“Imagine playing tennis.”
With the release of Western neuroscientist Adrian Owen’s book about the borderlines of consciousness, that phrase may well enter the international lexicon as a shorthand offering hope to intact minds locked within unresponsive bodies.
Into the Gray Zone was released this week in North American by Simon & Schuster.
The book is getting a worldwide publicity push as Owen, who is Canadian Excellence Research Chair in Cognitive Neuroscience and Imaging, explores the spaces in between life and death for people in a vegetative state.
Through his work at Western’s Brain and Mind Institute, as well as earlier at Cambridge University in the United Kingdom, Owen and his team have been able to discover how some people are aware, despite other diagnoses to the contrary. These patients have suffered catastrophic brain injury and live in a “grey zone” – neither in a coma nor awake – and not responsive to the world around them.
Owen captured international medical and media attention when he found through fMRI scans that 20 per cent of these non-responsive patients may, in fact, be conscious.
“I was initially reluctant to write this book, but I became convinced that all of us – not just neuroscientists and other researchers – have much to learn from the stories of people previously dismissed as being in a vegetative state,” Owen said. “Our team at the Brain and Mind Institute at Western is in the vanguard of discovering what it is that makes us human, what it is to be conscious, what it is that makes us truly alive. Into the Gray Zone gets to the heart, and the brain, of that important study of life and death and the myriad degrees of awareness in between.”
Owen’s work has enabled him to learn that patients are not only aware and can have memories of the people they were before injury, but their brains can also lay down new memories – ones that reflect keen awareness of their circumstances and surroundings since they entered the grey zone.
While patients were in the scanner, Owen asked them to picture walking from room to room in their house. He also asked them to imagine playing tennis. In a patient who is conscious, each visualization would light up different parts of their brains in the scanner.
In the book, Owen describes how ‘Carol,’ who had suffered a traumatic brain injury, became the breakthrough patient during testing at Cambridge in 2006. “We had found Carol. I had sent a clear ‘Are you there?’ signal into inner space, and the answer, ‘Yes, I am here’ had come back loud and clear,” Owen wrote.
Much of the ground-breaking work has taken place at Western where, among other research, Owen used the tennis and house-tour visualizations as surrogate answers to yes-no questions.
In 2012, they asked brain-injured patient ‘Scott,’ “Are you in pain?” If the answer was no, he was to imagine playing tennis. If yes, he was to imagine walking around his house.
Owen describes that ‘no’ response as one of the most emotional findings of his career.
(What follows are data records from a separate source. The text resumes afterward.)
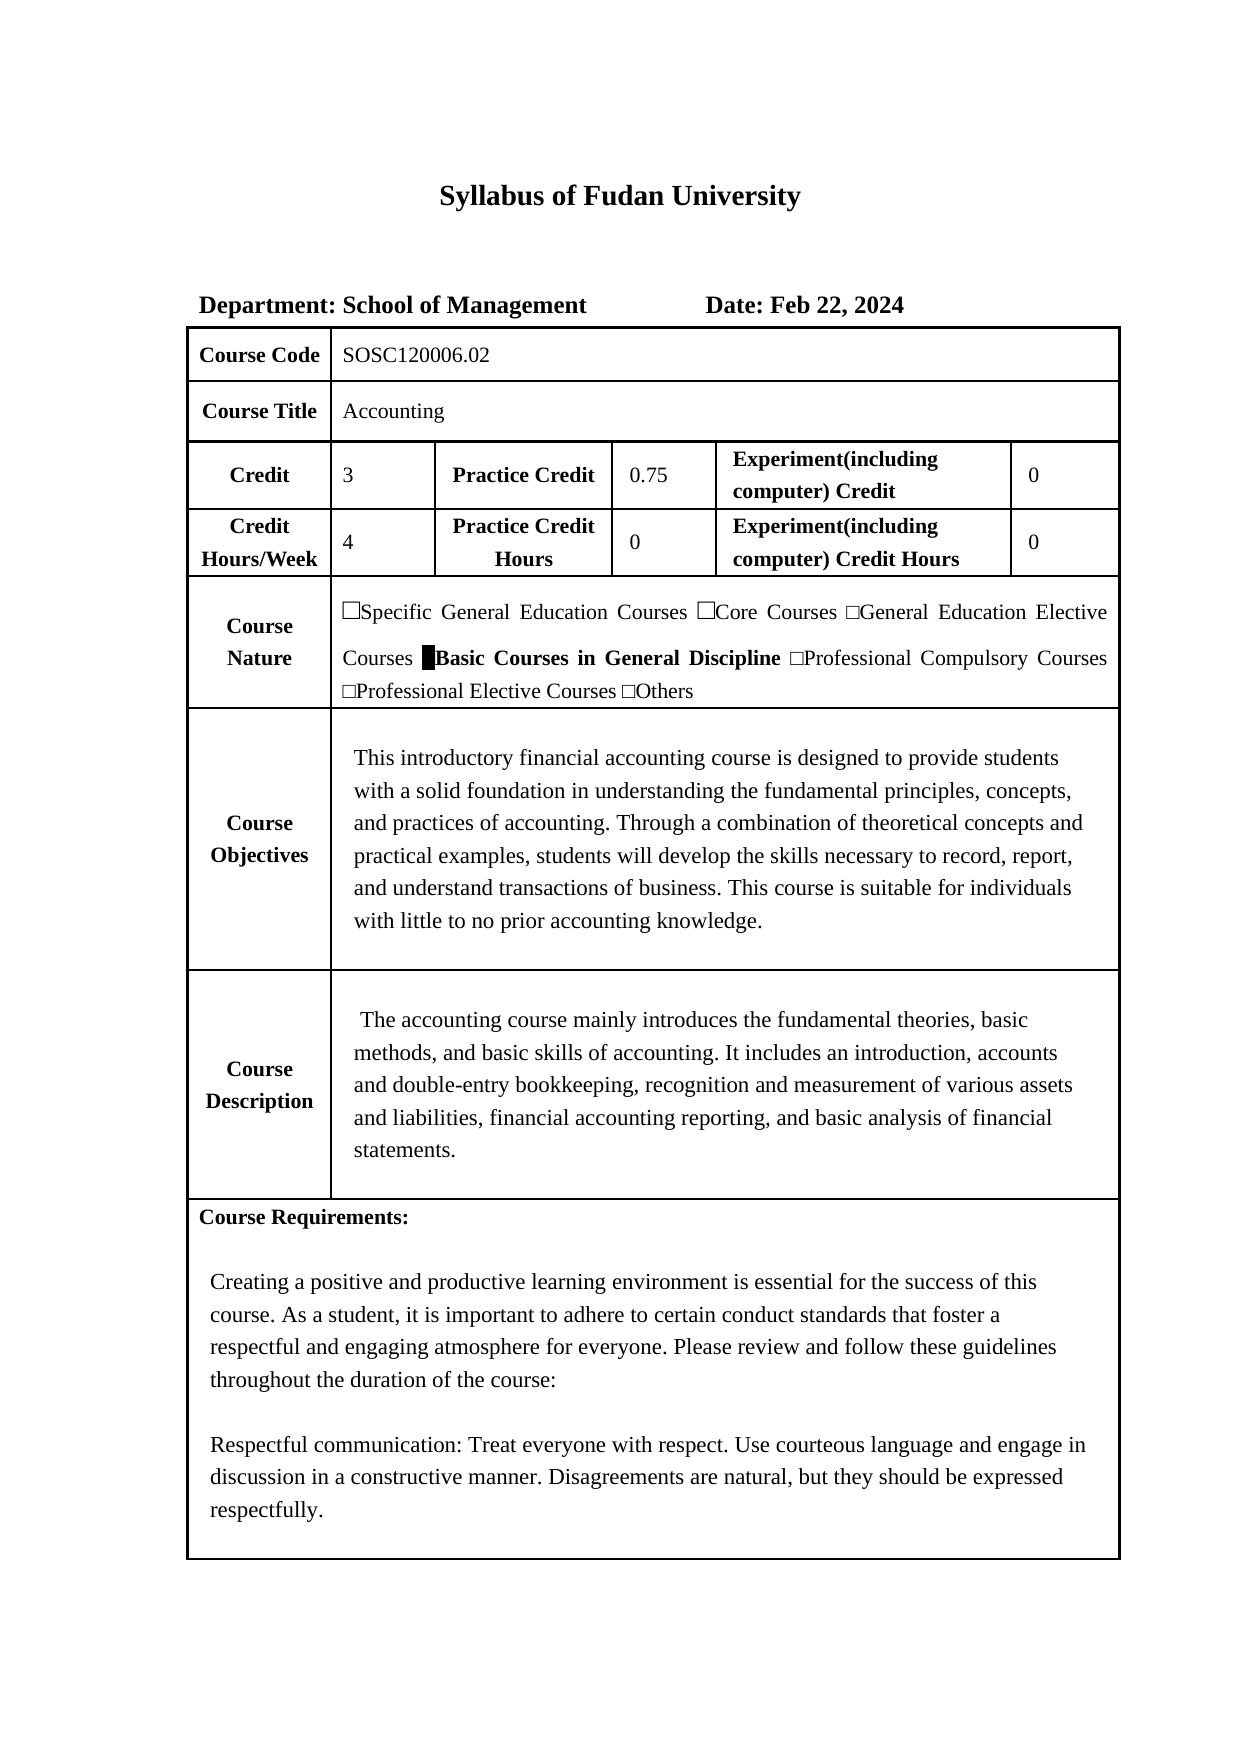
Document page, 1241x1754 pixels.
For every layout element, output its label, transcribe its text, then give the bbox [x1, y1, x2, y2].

table_cell □Specific General Education Courses □Core Courses □General Education Elective Courses □Basic Courses in General Discipline □Professional Compulsory Courses □Professional Elective Courses □Others [332, 577, 1118, 707]
table_cell 0.75 [613, 443, 715, 507]
table_cell 3 [332, 443, 434, 507]
table_cell Course Code [189, 329, 330, 380]
table_cell Course Nature [189, 577, 330, 707]
table_cell Course Description [189, 971, 330, 1198]
table_cell [332, 709, 1118, 969]
table_cell Credit [189, 443, 330, 507]
table_cell 0 [1012, 443, 1118, 507]
table_cell Experiment(including computer) Credit [717, 443, 1010, 507]
table_cell 0 [1012, 510, 1118, 574]
table_cell Credit Hours/Week [189, 510, 330, 574]
table_cell SOSC120006.02 [332, 329, 1118, 380]
table_cell 0 [613, 510, 715, 574]
table_cell Course Title [189, 382, 330, 440]
table_cell Practice Credit Hours [436, 510, 611, 574]
table_cell Accounting [332, 382, 1118, 440]
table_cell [189, 1200, 1118, 1558]
table_cell [332, 971, 1118, 1198]
table_cell Experiment(including computer) Credit Hours [717, 510, 1010, 574]
text Syllabus of Fudan University [187, 162, 1053, 227]
table_cell Practice Credit [436, 443, 611, 507]
table_cell 4 [332, 510, 434, 574]
table_header Department: School of Management Date: Feb 22, 2024 [188, 227, 1119, 326]
table_cell Course Objectives [189, 709, 330, 969]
“He expressed himself, speaking to us through this magical connection we had made between his mind and our machine. To communicate for the first time with another human being who has been unable to communicate for more than a decade is an extraordinary experience.”
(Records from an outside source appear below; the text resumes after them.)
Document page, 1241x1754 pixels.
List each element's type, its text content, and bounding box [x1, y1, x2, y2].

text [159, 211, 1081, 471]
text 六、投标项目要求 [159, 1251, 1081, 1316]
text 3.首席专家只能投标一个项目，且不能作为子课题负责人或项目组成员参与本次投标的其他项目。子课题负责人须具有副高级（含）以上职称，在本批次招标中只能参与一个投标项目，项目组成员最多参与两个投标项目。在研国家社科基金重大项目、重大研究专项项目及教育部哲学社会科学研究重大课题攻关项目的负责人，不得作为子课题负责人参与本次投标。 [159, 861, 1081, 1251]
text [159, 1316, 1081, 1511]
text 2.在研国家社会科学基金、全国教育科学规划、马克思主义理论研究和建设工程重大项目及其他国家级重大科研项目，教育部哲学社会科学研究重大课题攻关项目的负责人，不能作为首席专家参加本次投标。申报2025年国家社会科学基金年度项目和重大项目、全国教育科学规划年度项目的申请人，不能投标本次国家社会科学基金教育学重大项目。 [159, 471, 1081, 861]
That “imagine playing tennis” line is an emotive echo of mid-20th-century neurosurgeon Wilder Penfield’s pioneering work to map the human brain. In a discovery made famous by Heritage Minutes, one of his patients during brain mapping exclaims, “I can smell burnt toast!”
Into the Gray Zone tells the stories of unlocking the inner worlds of patients ‘Kate,’ ‘Amy,’ ‘Jeff’ and ‘Juan’. It also explores the ethics and philosophical questions of what Owen calls “the critical spectrum between the unconscious and the conscious.”
In the end, though, Owen concludes, “the heart of grey-zone science is about finding people who have been lost to us and reconnecting them with the people they love and who love them.”
The book is dotted with questions about quality-of-life care, end-of-life care and the science and ethics of emerging technology that might one day allow us to decode how our minds operate. When doctors, families and other caregivers work with these patients, it introduces is complex new layers of consideration about care, consent, right-to-die and right-to-life issues.